Kolata gives the explanation that men exaggerate while women minimize their misbehavior. But she ignores other possible explanations, such as men having a different definition from women. These surveys don't usually define a sex act or sex partner, and people really do have different definitions.
Update: A reader cites this:
Women are more likely than men to lie about their sex lives, reveals a new study. ...The reader also gives an example where the median can be different from the mean. A small number of sluts can increase the averages, and increase the median for men, but not affect the measured median for women. But Kolata says:
Women change their answers depending on whether or not they believe they will be caught out not telling the truth, the researchers found. The number of sexual partners a woman reported nearly doubled when women thought they were hooked up to a lie detector machine.
Dr. Gale added that he is not just being querulous when he raises the question of logical impossibility. The problem, he said, is that when such data are published, with no asterisk next to them saying they can’t be true, they just "reinforce the stereotypes of promiscuous males and chaste females."The suggestion here is that the study authors are publishing inconsistent data, and failing to even notice that the problem. But that is just not true about the govt study cited above. Here is the USA CDC study. This AP story on it even has a correction:
(This version CORRECTS that figures for lifetime sexual partners were median figures, not averages.)Now Kolata and Gale should issue a correction because the CDC study measured the median, and it probably is true that men have a higher median number of sex partners than women.
I mentioned this CDC study before here. Justoneminute makes a similar point, and gives a nice explanation as why median and mean are different in this case.
5 comments:
Hey Roger,
You've got it wrong. Try working out your scenario.
100 men
100 women
2 women each have sex with all 100 men. All of the other women are virgins. That means the men have had an average of 2 partners each
The two women have had sex with one hundred men each. That's two hundred partners between the two of them, averaged over all 100 hundred women yields a mean of 2 partners each for the women. Exactly the mean (average) for men.
The median for men and women would be different and the mode would be different, but the mean (the average) would be 2 partners for the women and 2 partners for the men.
Kolata's experts for the article got one thing wrong, though. There has been research done that may explain the discrepancy -- here http://www.newscientist.com/article.ns?id=dn3936. The research suggests that men report accurately but that women significantly under-report the number of partners they have had.
Dr X is missing the point, and Roger is right.
The Times quotes a Federal study citing differences in reported partners on a MEDIAN basis.
The Times then quotes a misdirected math prof proving conclusively what we all agree on - the MEANS ought to be equal. Fine, but so what? The medians might be different if the tails of the distribution behave wildly, as in the "two sluts" example provided here.
So really - providing an example showing that the median and mean can differ does not exactly rebut Roger's point that, hmm, how to say it, the median and mean can differ.
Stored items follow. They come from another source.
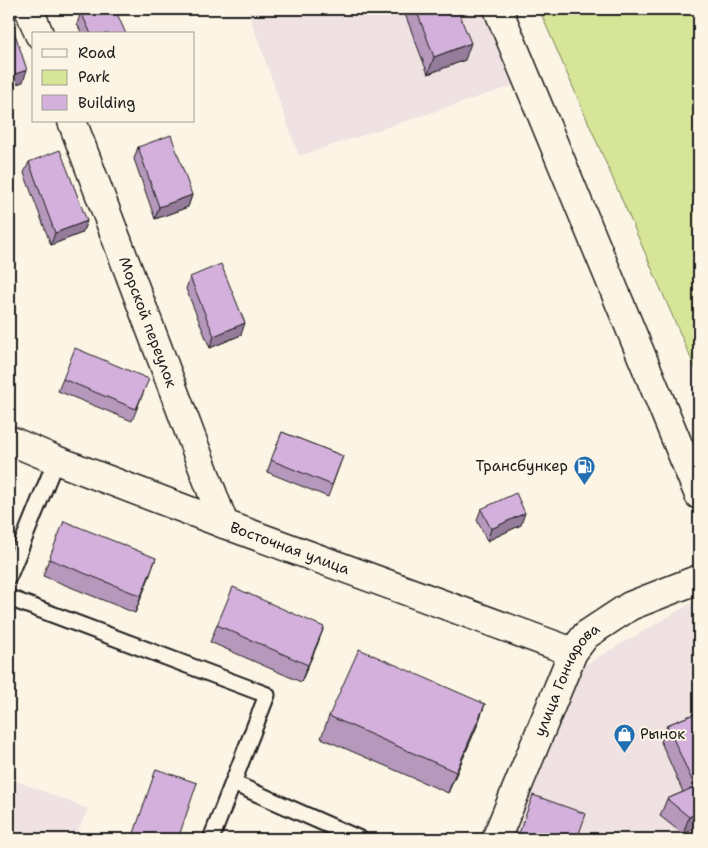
<svg xmlns="http://www.w3.org/2000/svg" width="708" height="848" viewBox="0 0 708 848" font-family="'Shantell Sans',sans-serif">
  <rect width="100%" height="100%" fill="#fcf5e5"/>
  <filter id="ink" filterUnits="userSpaceOnUse"><feTurbulence type="fractalNoise" baseFrequency=".02" numOctaves="2"/><feDisplacementMap in="SourceGraphic" scale="10" xChannelSelector="R" yChannelSelector="G"/><feConvolveMatrix kernelMatrix="1 2 1 2 8 2 1 2 1" color-interpolation-filters="sRGB"/></filter>
  <g filter="url(#ink)">
    <g fill="#f0e1e2">
      <polygon points="247,9 492,9 524,82 299,156"/>
      <polygon points="692,603 699,622 699,839 514,839 583,666"/>
      <polygon points="9,778 88,809 74,839 9,839"/>
    </g>
    <polygon fill="#d6e598" stroke="#79805a" points="539,9 699,9 699,377"/>
    <g fill="none" stroke-linecap="round" stroke-linejoin="round">
      <defs>
        <g id="service">
          <polyline points="9,576 56,460"/>
          <polyline points="9,598 267,695 211,839"/>
          <polyline points="233,783 360,839"/>
        </g>
        <g id="minor">
          <polyline points="29,9 39,34"/>
          <path id="s1" d="M72 121 224 524"/>
          <path id="s2" d="M9 440 56 460 224 524 573 652"/>
          <path id="s3" d="M496 839 573 652 586 635 630 606 699 579"/>
        </g>
        <polyline id="secondary" points="498,9 699,495"/>
      </defs>
      <use href="#service" stroke="#1c1c1c" stroke-width="19"/>
      <use href="#minor" stroke="#1c1c1c" stroke-width="31"/>
      <use href="#secondary" stroke="#1c1c1c" stroke-width="31"/>
      <use href="#service" stroke="#fcf5e5" stroke-width="15"/>
      <use href="#minor" stroke="#fcf5e5" stroke-width="28"/>
      <use href="#secondary" stroke="#fcf5e5" stroke-width="28"/>
    </g>
    <g fill="#b698bd" stroke="#1c1c1c">
      <polygon points="403,9 457,9 465,60 428,74"/>
      <polygon points="81,12 126,34 82,34 77,24"/>
      <polygon points="138,147 192,195 188,207 155,219 134,159"/>
      <polygon points="29,162 87,221 82,233 51,245 24,173"/>
      <polygon points="190,277 241,335 210,348 186,289"/>
      <polygon points="63,379 144,391 132,421 58,391"/>
      <polygon points="282,432 343,456 328,497 267,472"/>
      <polygon points="481,509 521,525 487,541 477,520"/>
      <polygon points="49,559 150,575 135,613 43,576"/>
      <polygon points="217,625 318,643 301,682 210,642"/>
      <polygon points="485,704 477,726 448,793 321,738 329,716"/>
      <polygon points="699,712 699,827 683,834 660,816 667,799 683,792 661,742 667,725"/>
    </g>
    <g fill="#947c9a" stroke="#1c1c1c">
      <polygon points="471,43 465,60 428,74 434,57"/>
      <polygon points="27,70 23,82 9,87 9,76"/>
      <polygon points="192,195 188,207 155,219 159,207"/>
      <polygon points="87,221 82,233 51,245 55,233"/>
      <polygon points="245,323 241,335 210,348 214,336"/>
      <polygon points="525,513 521,525 487,541 491,529"/>
      <polygon points="156,558 150,575 135,613 141,596"/>
      <polygon points="324,627 318,643 301,682 308,665"/>
      <polygon points="485,704 477,726 448,793 456,772"/>
      <polygon points="699,812 699,827 683,834 689,817"/>
    </g>
    <g fill="#d4b1dc" stroke="#1c1c1c">
      <polygon points="88,9 115,9 126,34 91,34 81,12"/>
      <polygon points="416,9 457,9 471,43 434,57"/>
      <polygon points="9,16 27,70 9,76"/>
      <polygon points="171,135 192,195 159,207 138,147"/>
      <polygon points="60,150 87,221 55,233 29,162"/>
      <polygon points="221,264 245,323 214,336 190,277"/>
      <polygon points="75,348 149,379 136,409 63,379"/>
      <polygon points="282,432 343,456 332,485 271,460"/>
      <polygon points="516,493 525,513 491,529 481,509"/>
      <polygon points="64,521 156,558 141,596 49,559"/>
      <polygon points="233,587 324,627 308,665 217,625"/>
      <polygon points="359,649 485,704 456,772 329,716"/>
      <polygon points="699,712 699,812 689,817 667,799 695,787 667,725"/>
      <polygon points="156,769 197,783 178,839 132,839"/>
      <polygon points="533,795 586,814 577,839 517,839"/>
    </g>
  </g>
  <defs>
    <symbol id="fuel-pin" viewBox="-11 -11 22 30"><path d="M0 17L-7.5 6A9.5 9.5 0 1 1 7.5 6Z" fill="#1f6fb2" stroke="#fcf5e5"/><path d="M-5.5-6h7V0h2V4h1.3V-2.5L3-4.5l.8-.8L6-3V5H2.5V1h-1V6h-7ZM-4.2-4.7v3.2H.2V-4.7Z" fill="#fff"/></symbol>
    <symbol id="shop-pin" viewBox="-11 -11 22 30"><path d="M0 17L-7.5 6A9.5 9.5 0 1 1 7.5 6Z" fill="#1f6fb2" stroke="#fcf5e5"/><path d="M-5-2.5h2.3a2.7 3.5 0 0 1 5.4 0H5L5.5 6h-11ZM-1.5-2.5h3a1.5 2.3 0 0 0-3 0Z" fill="#fff"/></symbol>
  </defs>
  <g fill-rule="evenodd">
    <use href="#fuel-pin" x="572" y="454" width="25" height="34"/>
    <use href="#shop-pin" x="612" y="722" width="25" height="34"/>
  </g>
  <g text-anchor="middle" stroke-width="4" stroke-linejoin="round" paint-order="stroke">
    <g font-size="15" fill="#1c1c1c" stroke="#fcf5e5">
      <text dy="5" stroke="none"><textPath href="#s1" startOffset="215">Морской переулок</textPath></text>
      <text dy="5" stroke="none"><textPath href="#s2" startOffset="301">Восточная улица</textPath></text>
      <text dy="5" stroke="none"><textPath href="#s3" startOffset="175">улица Гончарова</textPath></text>
    </g>
    <g font-size="15" fill="#1c1c1c" stroke="#fcf5e5" text-anchor="end">
      <text x="568" y="471">Трансбункер</text>
      <text x="640" y="739" text-anchor="start">Рынок</text>
    </g>
  </g>
  <rect width="708" height="848" fill="none" stroke="#fcf5e5" stroke-width="30"/>
  <rect x="15" y="15" width="678" height="818" fill="none" stroke="#1c1c1c" stroke-width="2" filter="url(#ink)"/>
  <rect x="32" y="32" width="162" height="90" fill="#fcf5e5" stroke="#a29e95"/>
  <rect x="42" y="49" width="25" height="8" fill="#fcf5e5" stroke="#a29e95"/>
  <text x="78" y="58" font-size="15" fill="#1c1c1c">Road</text>
  <rect x="42" y="70" width="25" height="15" fill="#d6e598" stroke="#a29e95"/>
  <text x="78" y="82" font-size="15" fill="#1c1c1c">Park</text>
  <rect x="42" y="95" width="25" height="15" fill="#d4b1dc" stroke="#a29e95"/>
  <text x="78" y="108" font-size="15" fill="#1c1c1c">Building</text>
</svg>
So we are all on the same side, in opposition to a confused Ms. Kolata of the Times and a presumably embarrassed or irate Prof. Gale of Berkeley.
Tom Maguire
As I mentioned over at justoneminute, though, the median would have to be a whole number (i.e. integer) in this case. "12.7" cannot possibly be the median to the question of "how many women have you had sex with" unless one of the men answered "12.7". Remember that the median will always be one of the answers.
It is correct that the answer should be the same for each. But it's incorrect that the numbers cited are medians.
Mdchaney, the CDC study does report integers for the medians. Here is a quote from p.3 of the study: "The median number of lifetime female sexual partners for men was seven and the median number of lifetime male sexual partners for women was four."
um... Roger:
mean and median- totally different.
so, don't even try pursuing a "slut" argument to explain data that any elementary school student understands.